# still huffs and puff...



## rachelbrown (May 31, 2009)

I have had my little Roxie for nearly a year now, and she has been moderatly social. She doesnt bite (expect for a nip once, she thought my finger was connected to her mealworm) but everytime i uncover her, she rolls in a ball, puffs and hisses for until i put her on the floor or lap. She doesn't ever really fall asleep on me, just stares at me until i cover her head. Oh! and i cannot put ANYTHING remotely close to her face! If i do she covers her face with her quills and hisses/puffs. She seems unwilling to eat treats except for mealworms. I do my best to hold her whenever i can, but she still seems quite uncomfortable around me...i have a shirt in her cage, is there anything else i should do?


----------



## Stephanie76 (Nov 2, 2009)

To be quite honest, this might just be your hogs personality. Nothing about this sounds unusual to me, even after a year. Some hogs get better with age, and some might just choose to stay the same.



> Oh! and i cannot put ANYTHING remotely close to her face! If i do she covers her face with her quills and hisses/puffs.


This seems to be an instinct and I wouldn't take it personally. None of my herd want anything put in their (even remotely) faces. I just try to move slow and quietly around the hogs in order to not stress them too much during interactions. Again, this might help, but it you might just have a shy hedgie. 



> She seems unwilling to eat treats except for mealworms.


Some hedgies don't like any treats period!!! Mealworms are great treats and it is good thing Roxie likes them!

I really wouldn't take any of this personal. Some hogs are just not "cuddlers" and don't really care for us humans. Even then, I still would suggest quiet sitting times with your hedgehog on your lap (it sounds like covering her would be preferred) maybe while reading, watching tv.. etc etc.


----------



## rachelbrown (May 31, 2009)

thank you so much! i was feeling like i was doing something wrong!
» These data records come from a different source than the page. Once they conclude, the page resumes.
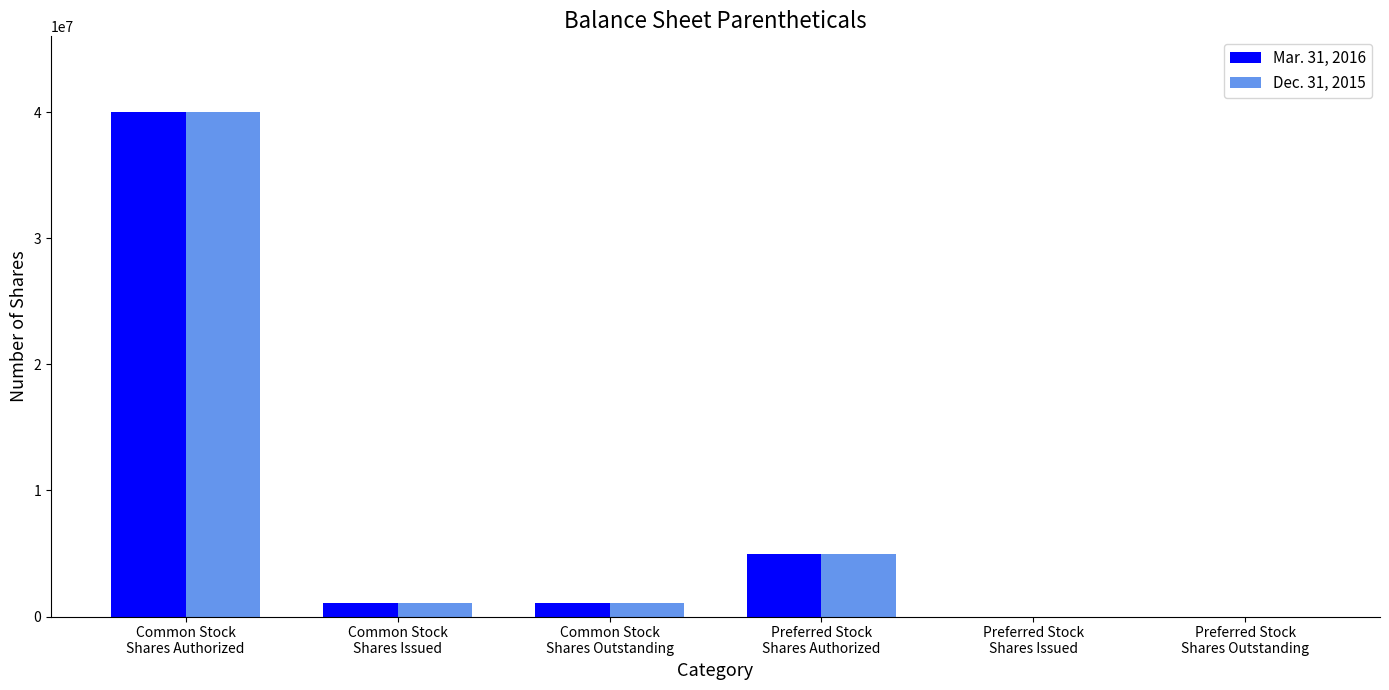

What is the average value of the Mar. 31, 2016 series?

7845876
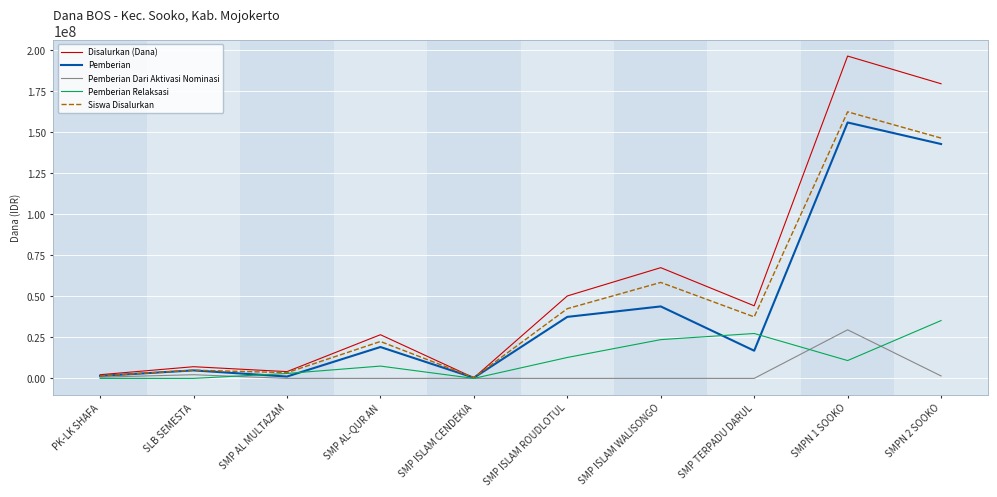

What is the difference between the Disalurkan (Dana) values at SMP AL-QUR AN and SMP AL MULTAZAM?

22500000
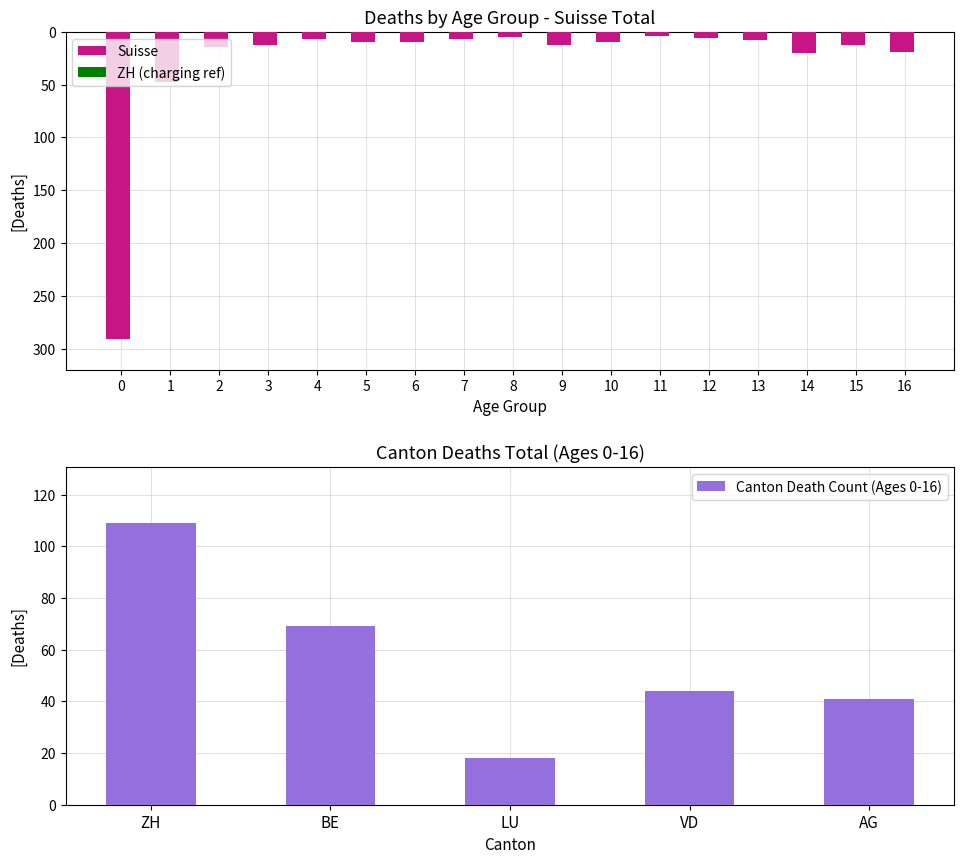

What is the difference between the Canton Death Count (Ages 0-16) values at LU and VD?

26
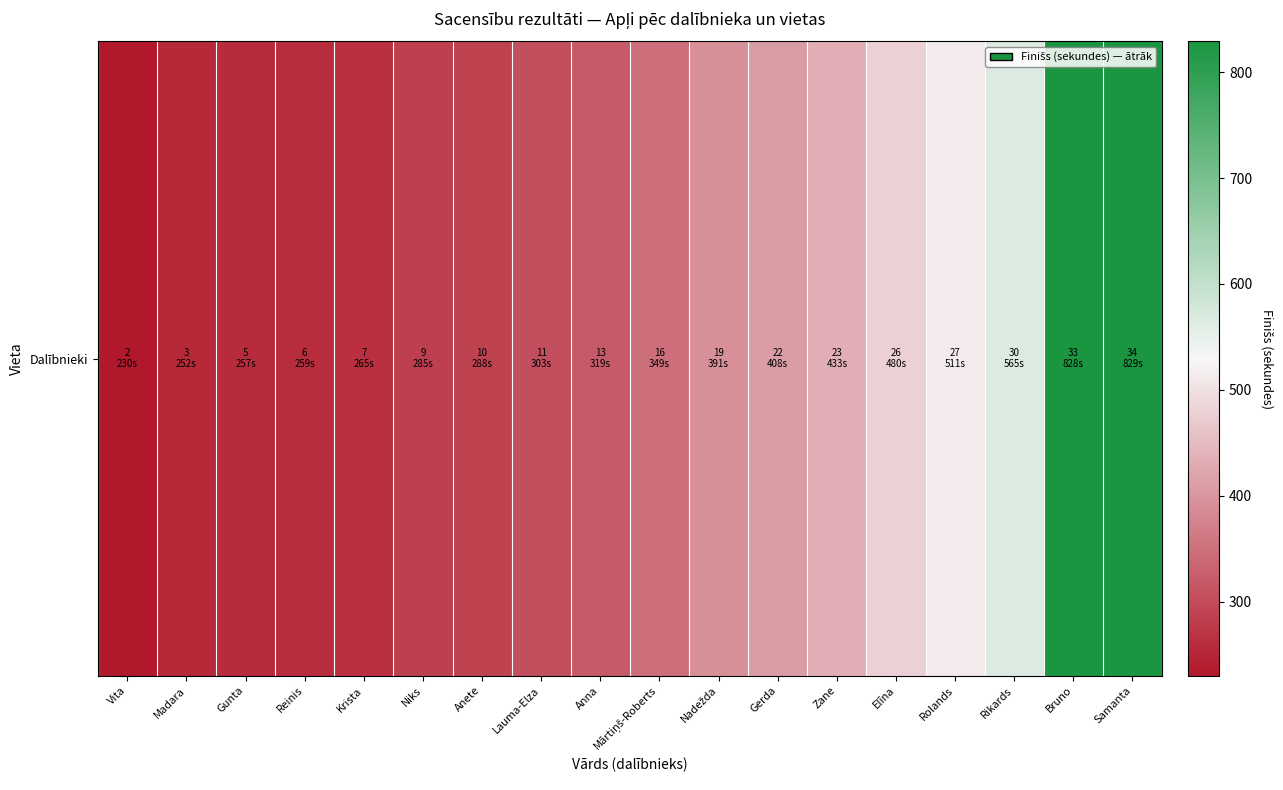

Reading left to right, list all the values displayed in this chart.

Vita=230	Madara=252	Gunta=257	Reinis=259	Krista=265	Niks=285	Anete=288	Lauma-Elza=303	Anna=319	Mārtiņš-Roberts=349	Nadežda=391	Gerda=408	Zane=433	Elīna=480	Rolands=511	Rikards=565	Bruno=828	Samanta=829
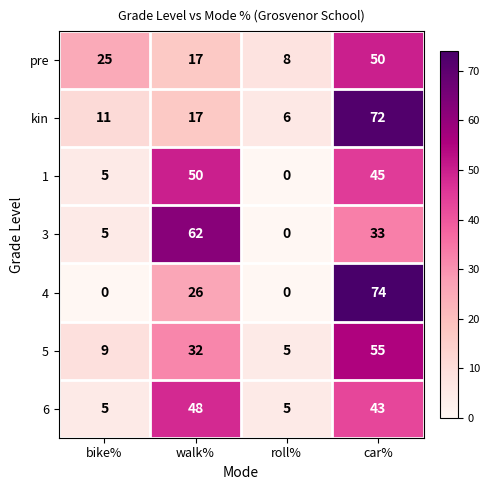

Count the number of data series in this chart.

7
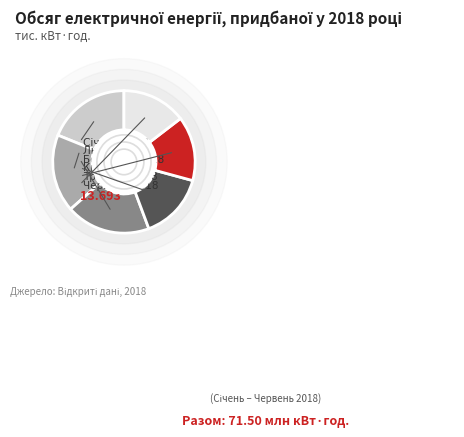

Which slice is the largest?

Березень 2018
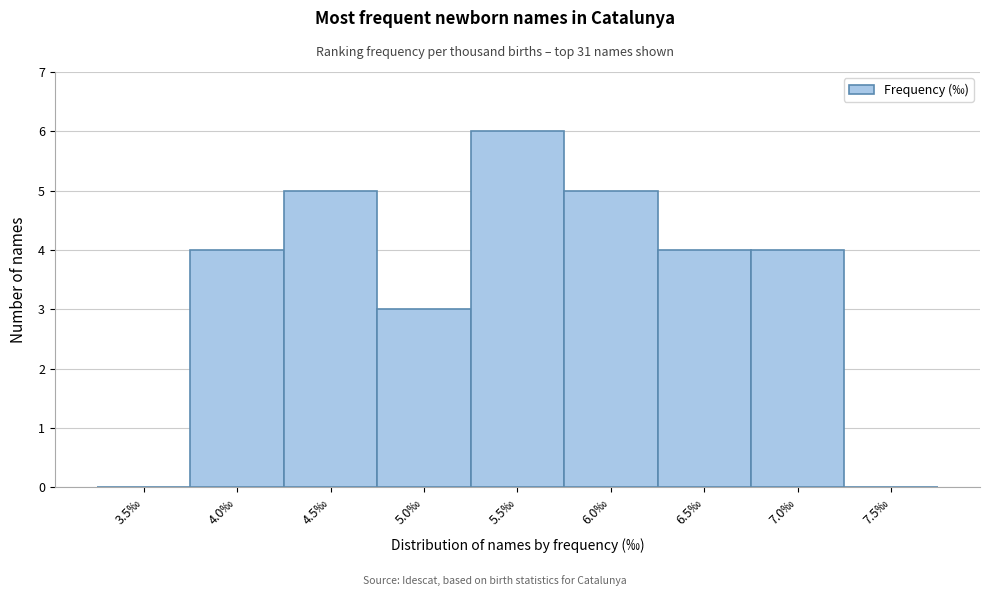

Reading right to left, list all the values displayed in this chart.

7.5‰=0	7.0‰=4	6.5‰=4	6.0‰=5	5.5‰=6	5.0‰=3	4.5‰=5	4.0‰=4	3.5‰=0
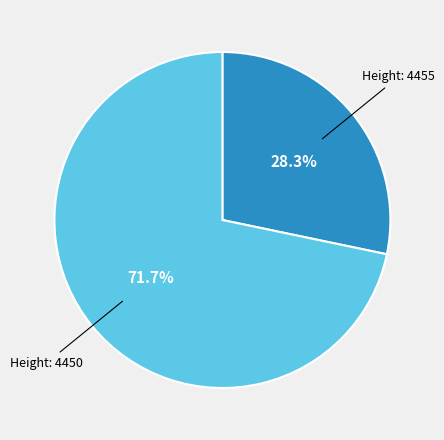

How many slices are in this pie chart?

2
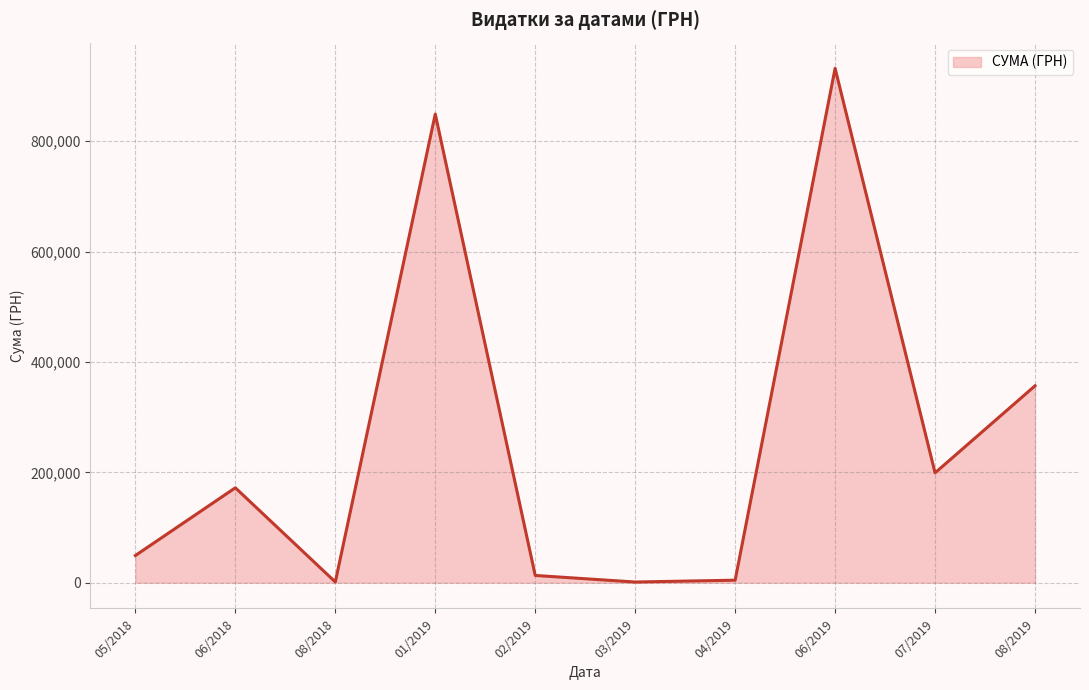

Which has a higher value, 06/2018 or 07/2019?

07/2019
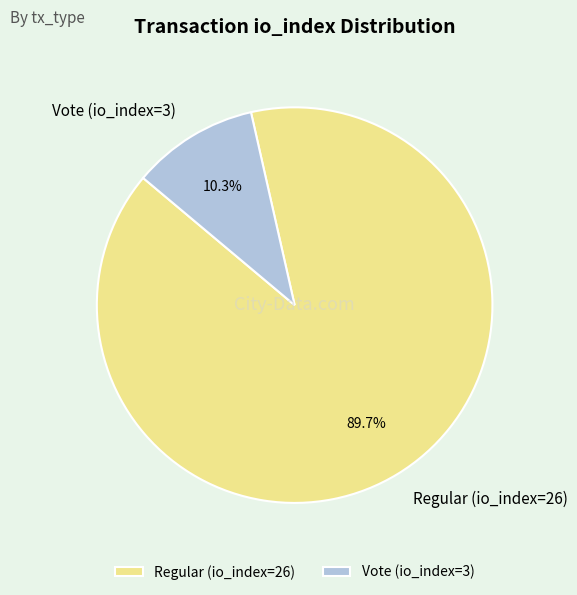

To the nearest percent, what portion does Vote (io_index=3) represent?

10%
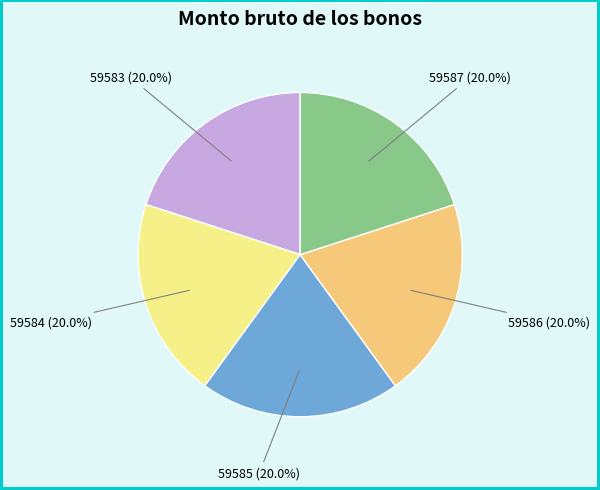

How many segments does this pie chart have?

5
Im just glad all this behavior is normal and i am not a bad hedgie momma


----------



## Stephanie76 (Nov 2, 2009)

You are definitely not a bad hedgie-momma!  These guys can just be a little moody. Over time, you might (if you haven't already) learn to giggle at their tiffs and fits. 

Good luck to you and your little Roxie.


----------



## KritterKeeper (Feb 26, 2010)

one of my 3 hogs is like that. i havent had her very long though.

seems they all have different personalities.


----------



## rachelbrown (May 31, 2009)

good news! The other day, i noticed that her skin looked pretty dry. I decided to give her an oatmeal bath to try to sooth it. She was upset during the ordeal, but since then she hasn't puffed when i pick her up! i'm wondering if she was just feeling uncomfortable.


----------



## krbshappy71 (Jul 17, 2009)

They also have moods. Some prefer different times of the day/evening over other times. You could try waking her up later or earlier in the evening than you usually do to see if that helps her mood any. 

Whyte still hates me. Now he's quilling so I'll blame that for my ego. However, he is actually quite nice to me during and after a bath, its really cool! Totally cuddles, quills are down, its amazing! I think I'll dunk him every day. KIDDING!!! I wouldn't do that just for my own ego. It was just a pleasant surprise to have him be nice to me. I was his savior that rescued him from the evil water. 

Hang in there, yours sounds friendlier than what some of us have to deal with.


----------